I can say marketing is something that I love, but war is a subject I idolize as something to be studied. War came first for me. I’ve been studying it since my teens and only go deeper and deeper.
After all these years reading and theorizing both subjects, it becomes quite clear for me that they’re absolutely correlated. War, just like marketing, passes through countless shifts until it reached its modern shape. And that will continue so on and so forth. The same happens for marketing. On a casual or structured way, the subject is constant development for “ages”.

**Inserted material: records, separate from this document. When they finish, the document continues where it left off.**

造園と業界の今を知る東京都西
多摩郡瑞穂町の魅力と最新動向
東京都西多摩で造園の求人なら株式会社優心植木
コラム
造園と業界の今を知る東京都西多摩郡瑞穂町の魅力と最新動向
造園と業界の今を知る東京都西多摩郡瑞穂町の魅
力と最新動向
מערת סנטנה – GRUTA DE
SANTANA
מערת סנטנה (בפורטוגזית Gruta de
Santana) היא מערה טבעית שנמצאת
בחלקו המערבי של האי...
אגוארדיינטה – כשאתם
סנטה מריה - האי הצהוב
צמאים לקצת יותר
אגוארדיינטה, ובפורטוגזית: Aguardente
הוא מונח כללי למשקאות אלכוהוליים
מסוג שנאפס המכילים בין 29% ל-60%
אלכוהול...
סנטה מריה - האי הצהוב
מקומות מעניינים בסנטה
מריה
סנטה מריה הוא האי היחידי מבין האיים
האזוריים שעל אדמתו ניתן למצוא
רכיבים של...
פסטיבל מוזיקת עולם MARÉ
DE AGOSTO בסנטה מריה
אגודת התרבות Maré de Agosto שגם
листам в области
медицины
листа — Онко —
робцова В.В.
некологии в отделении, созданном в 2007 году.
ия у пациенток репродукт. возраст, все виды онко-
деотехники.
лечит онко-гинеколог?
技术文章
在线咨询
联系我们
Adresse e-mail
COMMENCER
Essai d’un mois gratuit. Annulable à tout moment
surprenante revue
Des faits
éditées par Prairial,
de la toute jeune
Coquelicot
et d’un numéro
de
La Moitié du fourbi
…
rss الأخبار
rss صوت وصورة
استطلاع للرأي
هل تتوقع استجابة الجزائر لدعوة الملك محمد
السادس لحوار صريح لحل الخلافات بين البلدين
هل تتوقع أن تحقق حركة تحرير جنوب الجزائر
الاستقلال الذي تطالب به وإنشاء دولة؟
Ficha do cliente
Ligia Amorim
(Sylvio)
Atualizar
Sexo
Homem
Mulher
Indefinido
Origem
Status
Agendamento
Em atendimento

Marketing and war are two competition-based competences. It looks for me that they are far more than only the “Marketing Warfare” coined by Al Ries and Jack Trout. The true marketers should treat marketing as a real battlefield, with a clear objective (to fight for the customer acquisition and loyalty) and to make use of the right means. And this is just a basic, romantic vision of mine. Wars (and marketing) are really more complicated than that. Apart from these similarities I managed to find some others:
- A marketer can fiercely combat, but “die” in the battlefield if his attention is not fully turned into the battlefield;
- Manpower is a decisive factor;
- Arrogance can bring disastrous results;
- Reckoning plays a major part;
- Creativity, resilience and perseverance should always be part of the mix;
- Logistic coordination should be carefully watched. Marketing and war require a large concentration of efforts towards moving people and equipment;
- A great deal of the success is based on the leadership. Hesitation, weakness or lack of confidence are frequently fatal;
- Like the armed forces, marketing shouldn’t be a democracy but a highly hierarchical system;
- War games (or marketing tests) are not only exercises. They can produce a lot of valuable lessons;
- Talking about lessons, the one who learns faster in the battlefield can thrive faster;
I wonder why Gareth Morgan in his Images of Organization book didn’t think about including such a metaphor system. That could be of some interest to lots of marketers (including me).